Entries taken from a collection:
━━━

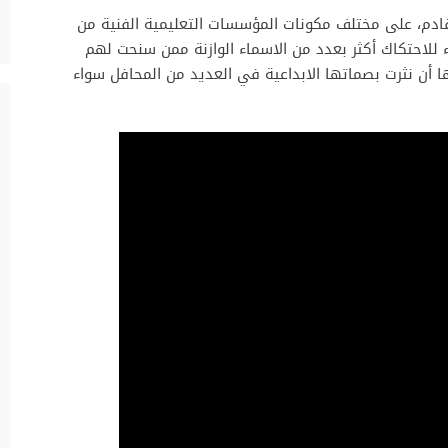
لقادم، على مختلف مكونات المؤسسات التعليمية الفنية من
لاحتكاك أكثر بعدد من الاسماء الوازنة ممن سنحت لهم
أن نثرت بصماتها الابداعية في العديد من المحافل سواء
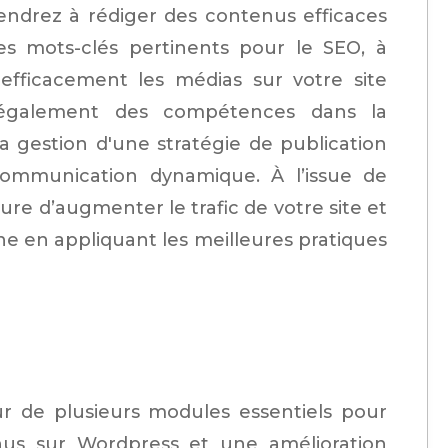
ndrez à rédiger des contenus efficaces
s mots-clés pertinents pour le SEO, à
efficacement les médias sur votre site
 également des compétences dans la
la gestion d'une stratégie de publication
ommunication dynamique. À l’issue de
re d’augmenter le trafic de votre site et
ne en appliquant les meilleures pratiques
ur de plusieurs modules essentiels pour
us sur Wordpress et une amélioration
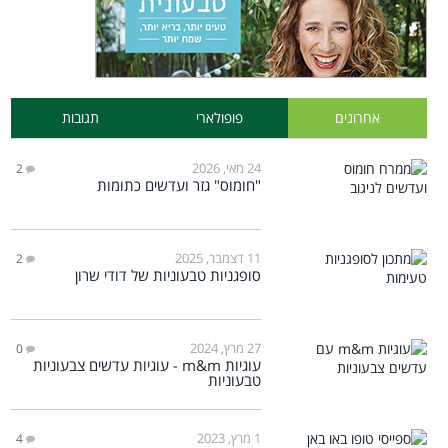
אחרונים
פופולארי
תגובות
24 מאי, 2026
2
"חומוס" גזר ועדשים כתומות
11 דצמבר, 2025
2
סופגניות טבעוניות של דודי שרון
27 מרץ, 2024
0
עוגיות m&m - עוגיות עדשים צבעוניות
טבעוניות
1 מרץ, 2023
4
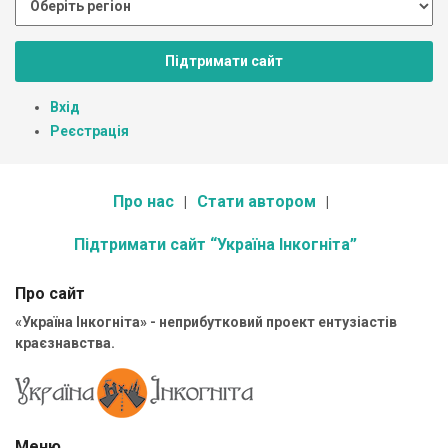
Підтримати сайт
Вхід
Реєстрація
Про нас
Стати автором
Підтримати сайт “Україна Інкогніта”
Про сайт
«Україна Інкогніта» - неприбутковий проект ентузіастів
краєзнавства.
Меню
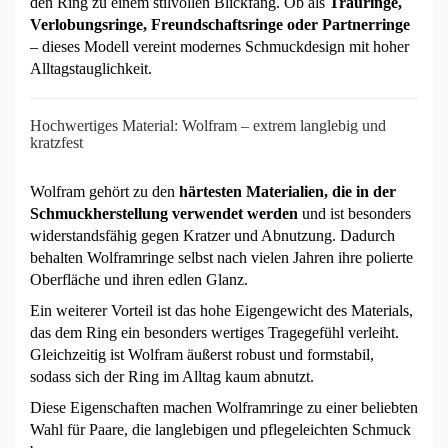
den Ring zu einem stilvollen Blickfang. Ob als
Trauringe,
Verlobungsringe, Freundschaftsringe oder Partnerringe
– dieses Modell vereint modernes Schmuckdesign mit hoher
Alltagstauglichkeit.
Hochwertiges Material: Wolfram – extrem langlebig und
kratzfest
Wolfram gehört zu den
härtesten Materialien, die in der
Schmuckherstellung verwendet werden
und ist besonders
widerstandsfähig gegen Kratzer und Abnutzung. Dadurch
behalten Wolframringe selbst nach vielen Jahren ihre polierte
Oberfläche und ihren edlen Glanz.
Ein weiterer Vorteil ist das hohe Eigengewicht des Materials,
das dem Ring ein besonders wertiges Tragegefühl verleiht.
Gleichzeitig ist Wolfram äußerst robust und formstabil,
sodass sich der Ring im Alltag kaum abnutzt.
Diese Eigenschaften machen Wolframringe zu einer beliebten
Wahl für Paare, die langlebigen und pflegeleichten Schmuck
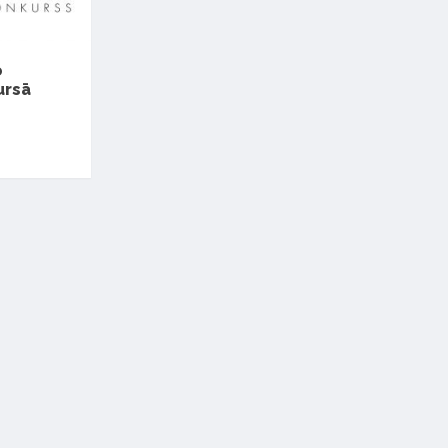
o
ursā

━━━

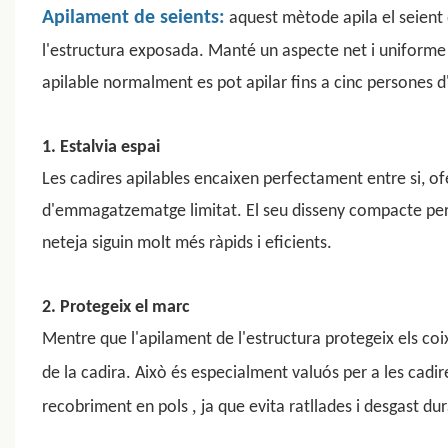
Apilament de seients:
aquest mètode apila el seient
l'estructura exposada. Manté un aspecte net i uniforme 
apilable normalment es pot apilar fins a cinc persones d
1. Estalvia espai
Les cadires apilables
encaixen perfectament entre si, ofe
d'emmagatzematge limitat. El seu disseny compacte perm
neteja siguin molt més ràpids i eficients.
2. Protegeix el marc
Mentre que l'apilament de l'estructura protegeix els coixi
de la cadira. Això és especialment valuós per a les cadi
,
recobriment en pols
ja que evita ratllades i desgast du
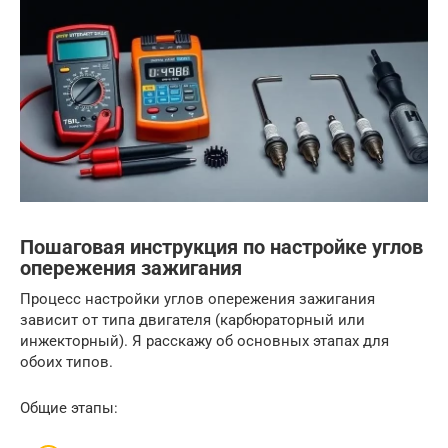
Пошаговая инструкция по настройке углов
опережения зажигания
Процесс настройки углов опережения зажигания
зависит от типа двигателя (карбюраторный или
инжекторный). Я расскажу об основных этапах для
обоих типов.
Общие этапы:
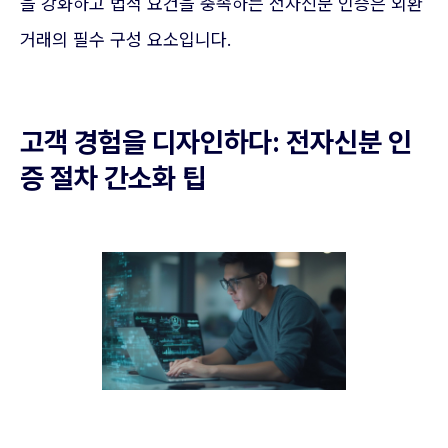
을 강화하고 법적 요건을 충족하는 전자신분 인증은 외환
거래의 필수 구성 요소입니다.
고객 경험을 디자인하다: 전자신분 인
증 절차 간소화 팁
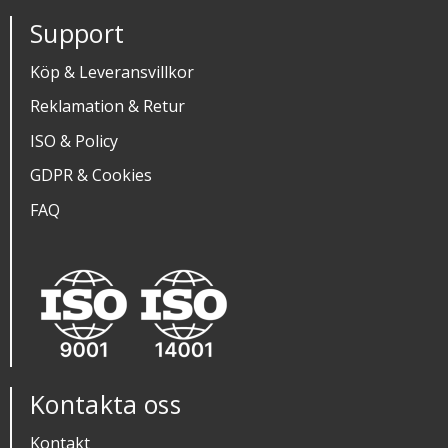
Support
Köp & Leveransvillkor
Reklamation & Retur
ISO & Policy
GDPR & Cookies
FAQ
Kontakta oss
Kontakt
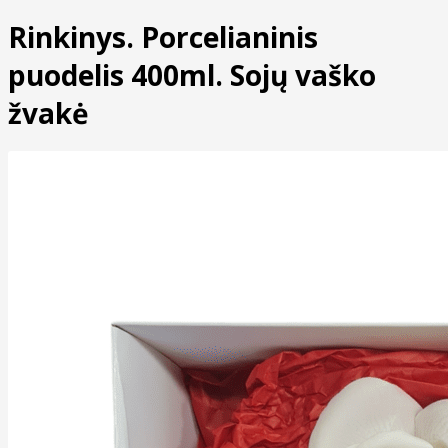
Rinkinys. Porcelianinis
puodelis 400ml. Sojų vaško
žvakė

━━━

Format the lines from the line with "لقادم، على مختلف" up to and including the line with "Wahl für Paare, die" as a JSON list of strings, one string per line, skipping blank lines. Leave the pictures out of the answer.

■ Task result
[
  "لقادم، على مختلف مكونات المؤسسات التعليمية الفنية من",
  "لاحتكاك أكثر بعدد من الاسماء الوازنة ممن سنحت لهم",
  "أن نثرت بصماتها الابداعية في العديد من المحافل سواء",
  "ndrez à rédiger des contenus efficaces",
  "s mots-clés pertinents pour le SEO, à",
  "efficacement les médias sur votre site",
  " également des compétences dans la",
  "la gestion d'une stratégie de publication",
  "ommunication dynamique. À l’issue de",
  "re d’augmenter le trafic de votre site et",
  "ne en appliquant les meilleures pratiques",
  "ur de plusieurs modules essentiels pour",
  "us sur Wordpress et une amélioration",
  "אחרונים",
  "פופולארי",
  "תגובות",
  "24 מאי, 2026",
  "2",
  "\"חומוס\" גזר ועדשים כתומות",
  "11 דצמבר, 2025",
  "2",
  "סופגניות טבעוניות של דודי שרון",
  "27 מרץ, 2024",
  "0",
  "עוגיות m&m - עוגיות עדשים צבעוניות",
  "טבעוניות",
  "1 מרץ, 2023",
  "4",
  "Підтримати сайт",
  "Вхід",
  "Реєстрація",
  "Про нас",
  "Стати автором",
  "Підтримати сайт “Україна Інкогніта”",
  "Про сайт",
  "«Україна Інкогніта» - неприбутковий проект ентузіастів",
  "краєзнавства.",
  "Меню",
  "den Ring zu einem stilvollen Blickfang. Ob als",
  "Trauringe,",
  "Verlobungsringe, Freundschaftsringe oder Partnerringe",
  "– dieses Modell vereint modernes Schmuckdesign mit hoher",
  "Alltagstauglichkeit.",
  "Hochwertiges Material: Wolfram – extrem langlebig und",
  "kratzfest",
  "Wolfram gehört zu den",
  "härtesten Materialien, die in der",
  "Schmuckherstellung verwendet werden",
  "und ist besonders",
  "widerstandsfähig gegen Kratzer und Abnutzung. Dadurch",
  "behalten Wolframringe selbst nach vielen Jahren ihre polierte",
  "Oberfläche und ihren edlen Glanz.",
  "Ein weiterer Vorteil ist das hohe Eigengewicht des Materials,",
  "das dem Ring ein besonders wertiges Tragegefühl verleiht.",
  "Gleichzeitig ist Wolfram äußerst robust und formstabil,",
  "sodass sich der Ring im Alltag kaum abnutzt.",
  "Diese Eigenschaften machen Wolframringe zu einer beliebten",
  "Wahl für Paare, die langlebigen und pflegeleichten Schmuck"
]